Supplied data section start
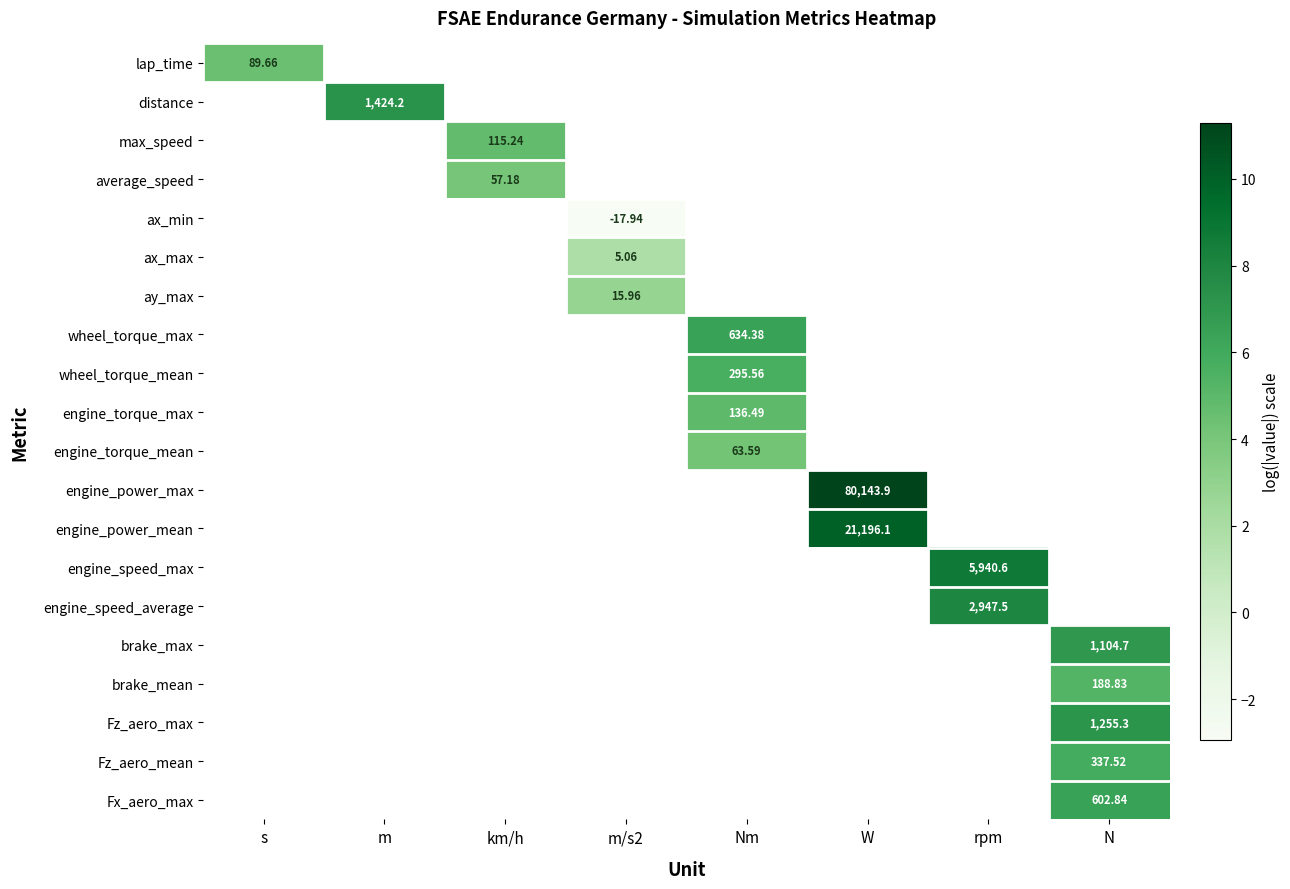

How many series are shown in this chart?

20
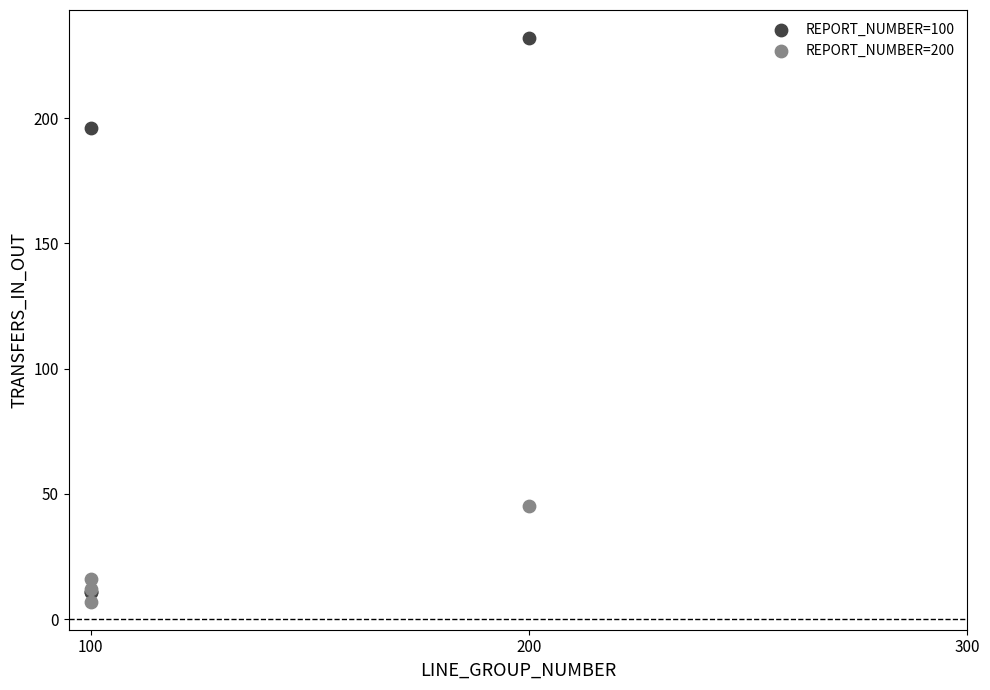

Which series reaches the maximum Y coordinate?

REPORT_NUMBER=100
Supplied data section end
Required action:
Reproduce the text of every record above verbatim, leaving out the pictures.

Result:
How many series are shown in this chart?

20

Which series reaches the maximum Y coordinate?

REPORT_NUMBER=100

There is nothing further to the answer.